Just as search engines like Google serve multiple operating systems, the AR Cloud will serve every headset. Yet unlike today’s Cloud computing infrastructure, the AR Cloud will need to churn constant input-output loops in real-time, crunching and serving up far more data than we can currently comprehend.

While most AR apps available today offer one-time wonders like furniture try-outs or human anatomy lessons, AR-native apps linked to daily tasks in the physical world will change the way we do everything.

“A real-time 3D (or spatial) map of the world, the AR Cloud, will be the single most important software infrastructure in computing,” believes Ori Inbar, co-founder of Augmented World Expo. “In a nutshell, with the AR Cloud, the entire world becomes a shared spatial screen, enabling multi-user engagement and collaboration.”

But the AR Cloud is also set to transform how information is organized. Currently, we actively input our questions and find answers through 2D mediums. But the AR Cloud will soon enable a smart environment that feeds us what is relevant, when relevant.

Local business that are inherently pertinent to you and your problems will auto-populate individualized data in your AR interface. Individuals’ backgrounds will pop up at networking events, particularly of those who share your industry, interests or might be great partners for your next joint venture. That computing system you’ve just been shipped will guide you interactively through the assembly process—just give it a gaze and activate instructions with a blink.
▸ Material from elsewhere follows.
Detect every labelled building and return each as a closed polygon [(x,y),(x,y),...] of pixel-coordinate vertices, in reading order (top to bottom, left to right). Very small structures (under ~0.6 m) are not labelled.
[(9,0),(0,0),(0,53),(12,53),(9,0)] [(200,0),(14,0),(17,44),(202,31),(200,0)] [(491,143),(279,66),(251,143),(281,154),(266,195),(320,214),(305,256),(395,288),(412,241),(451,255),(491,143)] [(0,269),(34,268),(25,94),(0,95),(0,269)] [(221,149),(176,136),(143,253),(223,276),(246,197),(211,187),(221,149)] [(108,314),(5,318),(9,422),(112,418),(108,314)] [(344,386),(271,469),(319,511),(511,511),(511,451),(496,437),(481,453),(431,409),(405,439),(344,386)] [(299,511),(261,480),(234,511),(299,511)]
Technological Requirements

But how do we actually build the AR Cloud?

As I’ve mentioned in previous blogs, the closest we have come to a widespread communal AR experience was Pokémon Go. To function, the game’s servers store geolocation, player activity, and specific location data. But even in the case of this sophisticated online-merge-offline AR experience, there is no shared memory of activities occurring in each location.

In tomorrow’s AR Cloud, a centralized AR backend would incorporate shared memory data, allowing us both individual gamification and seamless shared experience.

But to do so, the AR Cloud requires us to perfect point cloud capture, a method of capturing and reconstructing 3D areas. Several techniques—laser scanners like LiDAR, depth sensors like Kinect, or drone and satellite camera footage—will together enable a universal, high-integrity point cloud.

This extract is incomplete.